Patients and methods: fifteen patients with CTEPH not eligible or waiting for surgery were enrolled. The primary endpoint was the change in pulmonary vascular resistance (PVR). Secondary endpoints included quality of life (measured by the Minnesota living with heart failure questionnaire, MLHF), 6 minute walk distance (6MWD), World Health Organization (WHO) functional class, Borg dyspnoea scale, plasma endothelin, serum values of disease severity such as uric acid, N-terminal-pro brain natriuretic peptide (NTproBNP), C-reactive protein measured by a highly sensitive method (CRPs) and other serum and haemodynamic parameters.

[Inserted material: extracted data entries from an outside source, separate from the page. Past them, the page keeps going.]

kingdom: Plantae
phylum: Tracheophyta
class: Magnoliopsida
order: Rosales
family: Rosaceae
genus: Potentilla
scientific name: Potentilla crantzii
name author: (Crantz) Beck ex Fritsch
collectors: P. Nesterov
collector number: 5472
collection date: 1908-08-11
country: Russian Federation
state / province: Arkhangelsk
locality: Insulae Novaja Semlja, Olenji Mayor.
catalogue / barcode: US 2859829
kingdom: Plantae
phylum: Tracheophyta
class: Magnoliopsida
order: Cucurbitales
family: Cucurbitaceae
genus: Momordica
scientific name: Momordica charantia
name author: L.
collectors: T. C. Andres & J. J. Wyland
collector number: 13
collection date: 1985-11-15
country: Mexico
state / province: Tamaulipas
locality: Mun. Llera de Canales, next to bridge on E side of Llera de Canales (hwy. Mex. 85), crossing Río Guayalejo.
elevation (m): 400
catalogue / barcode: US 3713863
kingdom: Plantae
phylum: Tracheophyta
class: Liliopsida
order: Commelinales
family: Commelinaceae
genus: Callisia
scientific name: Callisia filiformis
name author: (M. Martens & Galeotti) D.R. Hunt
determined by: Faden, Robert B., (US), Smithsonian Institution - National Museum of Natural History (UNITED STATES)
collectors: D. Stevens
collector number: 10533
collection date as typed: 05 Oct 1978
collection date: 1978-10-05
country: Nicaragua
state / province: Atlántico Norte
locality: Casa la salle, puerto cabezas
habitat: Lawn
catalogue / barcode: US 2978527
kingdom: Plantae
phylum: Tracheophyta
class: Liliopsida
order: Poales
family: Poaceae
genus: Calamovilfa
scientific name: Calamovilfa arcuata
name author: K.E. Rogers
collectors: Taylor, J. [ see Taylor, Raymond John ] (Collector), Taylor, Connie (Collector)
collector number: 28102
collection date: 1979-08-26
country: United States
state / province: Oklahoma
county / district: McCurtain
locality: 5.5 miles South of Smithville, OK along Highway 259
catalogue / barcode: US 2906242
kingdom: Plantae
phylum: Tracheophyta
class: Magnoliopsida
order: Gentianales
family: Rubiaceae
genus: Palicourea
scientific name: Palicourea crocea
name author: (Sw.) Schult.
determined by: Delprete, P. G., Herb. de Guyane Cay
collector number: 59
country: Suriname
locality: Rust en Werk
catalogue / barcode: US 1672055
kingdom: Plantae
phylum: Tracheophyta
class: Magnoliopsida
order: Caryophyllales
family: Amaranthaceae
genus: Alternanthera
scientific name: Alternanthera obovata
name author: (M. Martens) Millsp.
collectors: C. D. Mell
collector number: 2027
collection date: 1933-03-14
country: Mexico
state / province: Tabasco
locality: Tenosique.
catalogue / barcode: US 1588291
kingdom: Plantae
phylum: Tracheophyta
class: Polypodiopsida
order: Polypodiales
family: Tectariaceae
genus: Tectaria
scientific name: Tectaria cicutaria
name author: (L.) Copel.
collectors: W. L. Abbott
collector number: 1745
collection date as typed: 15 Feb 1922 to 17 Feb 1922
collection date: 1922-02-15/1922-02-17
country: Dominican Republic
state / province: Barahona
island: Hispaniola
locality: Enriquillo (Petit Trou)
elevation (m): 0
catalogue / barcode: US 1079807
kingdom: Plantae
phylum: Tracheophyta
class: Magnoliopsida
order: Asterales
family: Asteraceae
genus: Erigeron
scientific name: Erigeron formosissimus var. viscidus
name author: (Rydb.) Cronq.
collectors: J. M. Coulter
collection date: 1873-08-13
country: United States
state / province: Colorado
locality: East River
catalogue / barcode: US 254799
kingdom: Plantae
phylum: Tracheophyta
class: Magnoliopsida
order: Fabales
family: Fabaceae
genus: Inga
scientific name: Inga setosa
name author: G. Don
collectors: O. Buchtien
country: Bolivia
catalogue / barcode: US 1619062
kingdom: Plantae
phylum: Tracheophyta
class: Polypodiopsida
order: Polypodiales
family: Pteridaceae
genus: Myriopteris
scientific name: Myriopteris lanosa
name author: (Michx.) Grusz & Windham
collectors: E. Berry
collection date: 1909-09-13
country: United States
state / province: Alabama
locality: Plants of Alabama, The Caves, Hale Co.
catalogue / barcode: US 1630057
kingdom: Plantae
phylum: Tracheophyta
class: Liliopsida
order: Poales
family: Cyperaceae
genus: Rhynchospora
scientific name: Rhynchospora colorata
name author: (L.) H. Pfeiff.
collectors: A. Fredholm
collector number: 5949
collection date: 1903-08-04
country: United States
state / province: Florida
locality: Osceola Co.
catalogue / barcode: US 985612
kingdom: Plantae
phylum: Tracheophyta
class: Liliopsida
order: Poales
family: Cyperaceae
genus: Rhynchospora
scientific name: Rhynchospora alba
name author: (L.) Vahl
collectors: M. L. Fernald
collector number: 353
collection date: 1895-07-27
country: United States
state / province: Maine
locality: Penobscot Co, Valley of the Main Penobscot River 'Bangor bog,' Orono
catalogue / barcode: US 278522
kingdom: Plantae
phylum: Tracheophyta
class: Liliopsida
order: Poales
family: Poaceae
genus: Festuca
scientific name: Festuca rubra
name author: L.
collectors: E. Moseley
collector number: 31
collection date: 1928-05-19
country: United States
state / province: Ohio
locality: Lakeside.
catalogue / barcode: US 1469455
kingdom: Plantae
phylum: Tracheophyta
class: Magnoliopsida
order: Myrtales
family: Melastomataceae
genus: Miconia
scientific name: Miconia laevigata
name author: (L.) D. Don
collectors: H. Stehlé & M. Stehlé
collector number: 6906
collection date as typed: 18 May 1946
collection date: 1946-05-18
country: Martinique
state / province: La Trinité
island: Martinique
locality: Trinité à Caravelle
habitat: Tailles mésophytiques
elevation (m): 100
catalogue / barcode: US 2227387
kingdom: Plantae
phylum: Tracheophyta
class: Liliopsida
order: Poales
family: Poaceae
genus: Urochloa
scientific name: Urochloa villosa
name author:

Results: after six months of treatment with bosentan, the PVR decreased from 852 (319) to 657(249) dyn*s*m-5 (p = 0.02). Quality of life considerably improved from a mean total score of 48(14) to 35(17) (p = 0.003) with improvements in the physical (from 25(5) to 17(7)) and emotional (from 11(6) to 6(5)) subscores (p = 0.005 and 0.011), respectively. The 6MWD improved from 389(78) to 443(79) meters (p = 0.005). 4 patients (27%) improved and 11 patients (73%) maintained their WHO class with no deterioration during the six months of bosentan treatment (p = 0.02). Uric acid serum levels declined from 525(145) to 453(151) micromol/l (p = 0.006), NTproBNP and CRPs declined insignificantly. Endothelin serum levels increased from 4.3(1.5) to 5.9(2.2) pg/ml (p = 0.025). Patients tolerated the treatment well, and there were no severe adverse events or deaths.
Conclusion: this open-label study suggests a beneficial effect of bosentan therapy not only on pulmonary haemodynamics, but also on quality of life and exercise capacity for patients with severe CTEPH.